Learning From Other LAM Participants

One of the sessions that focused specifically on LAM issues was Anythink: The Brand That Sparked a Revolution. When LAM representatives present at Interactive, not only can they pass on their wisdom to fellow information organizations, they also can make the broader community of SXSW aware of the work libraries are doing to stay relevant. Stacie Ledden, director of innovations and brand strategy at Anythink Libraries (the public library system for Adams County, Colo.), spoke about how Anythink reinvented itself. By fostering a culture of creativity and being willing to accept change, the worst-funded library system in the state became a popular destination for the community.

Anythink follows the “experience model,” meaning that anything it plans to do should be driven by the desire to create an amazing experience for patrons. With four newly built and three renovated libraries thanks to an increase in funding, Anythink redesigned its spaces and reinvented its programming so that everything is hands-on and participant-driven. Anythink doesn’t charge late fees, and it doesn’t use the Dewey Decimal System—instead, items are shelved by keyword.

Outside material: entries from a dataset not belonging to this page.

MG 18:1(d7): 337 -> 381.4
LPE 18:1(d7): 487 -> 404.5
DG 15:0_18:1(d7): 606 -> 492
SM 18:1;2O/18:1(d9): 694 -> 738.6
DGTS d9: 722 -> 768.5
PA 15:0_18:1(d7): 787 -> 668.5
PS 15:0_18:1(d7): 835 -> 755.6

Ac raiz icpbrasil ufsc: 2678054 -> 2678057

Staffers are encouraged to get up from behind desks and roam around to speak with patrons. They receive matching sneakers branded with the Anythink logo, and their roles are defined as “part wizard, part genius, part explorer.” Their mission is to be “the gateway into the mind of the idea people who come to our facilities to find or fuel a spark.”

At the ER&L + ProQuest + DLF #IdeaDrop House (lib*interactive headquarters), sisters Sandy and Bonnie Tijerina held down the fort as they hosted speakers in the living room for conversations on topics such as STEAM-powered libraries, the use of mobile social media, and student privacy. These sessions are archived on Vimeo (vimeo.com/erandl) courtesy of the DLF (Digital Library Federation).

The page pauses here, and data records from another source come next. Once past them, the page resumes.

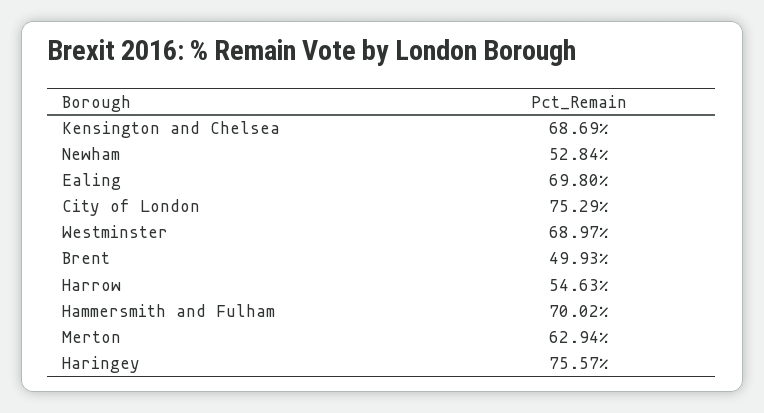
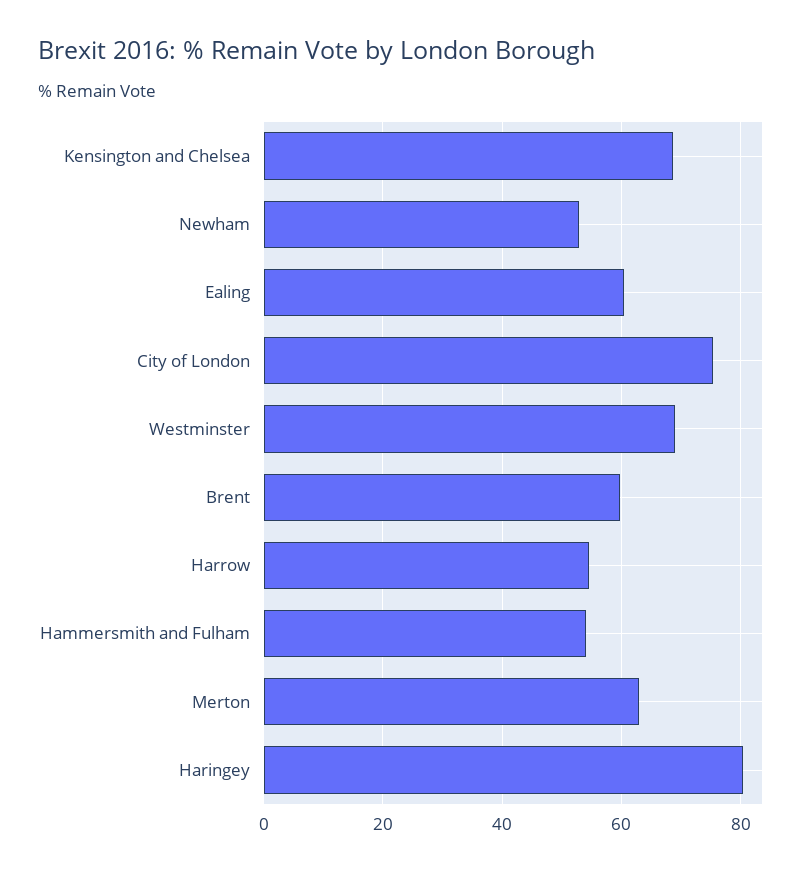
Ealing: 69.8 -> 60
Brent: 49.93 -> 60
Hammersmith and Fulham: 70.02 -> 54
Haringey: 75.57 -> 80

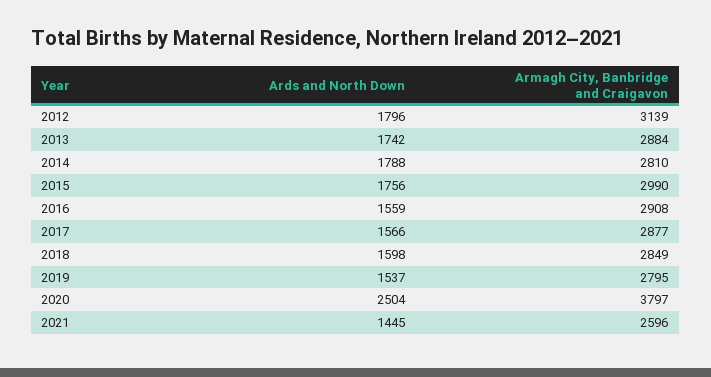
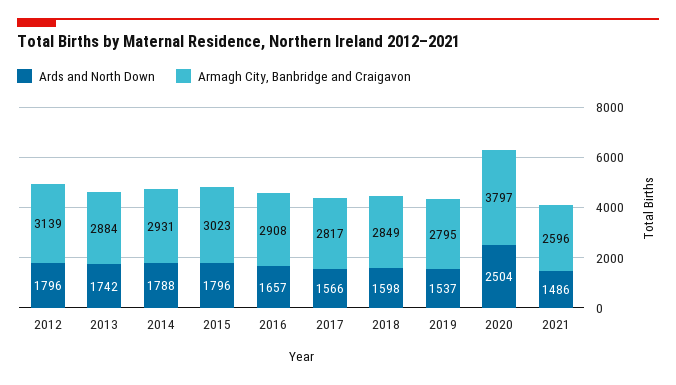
Armagh City, Banbridge and Craigavon, 2014: 2810 -> 2931
Ards and North Down, 2015: 1756 -> 1796
Armagh City, Banbridge and Craigavon, 2015: 2990 -> 3023
Ards and North Down, 2016: 1559 -> 1657
Armagh City, Banbridge and Craigavon, 2017: 2877 -> 2817
Ards and North Down, 2021: 1445 -> 1486

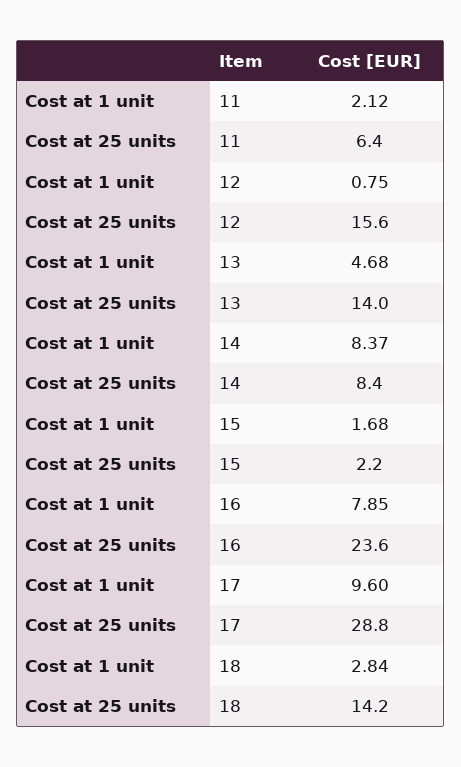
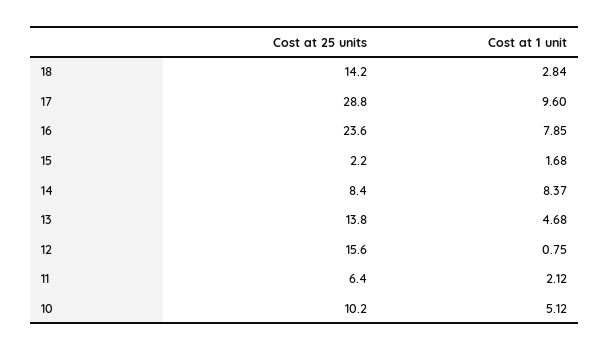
Cost at 25 units, 13: 14 -> 13.8
Cost at 25 units, 10: none -> 10.2
Cost at 1 unit, 10: none -> 5.12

2015 was the third anniversary of the #Idea-Drop House. Bonnie came up with the idea to rent a house in Austin after attending Interactive for the first time—at the conference, she realized that anyone from the LAM space would benefit from attending. “I was thinking people who are attending Interactive will kind of come back to the house, and bring their ideas, drop them there for us to talk about, and just kind of pull together all these ideas that we learn while we’re there, and be able to share them more broadly with the library community.”

“We’ve accumulated about 9,000 views over the last 2 years of the videos,” Sandy said. “It’s nice to know that people have been able to partake from wherever they are. … And then we get support from ProQuest [and others]. It helps us just afford the rent for the house and the nice space that we all get to share for that week.”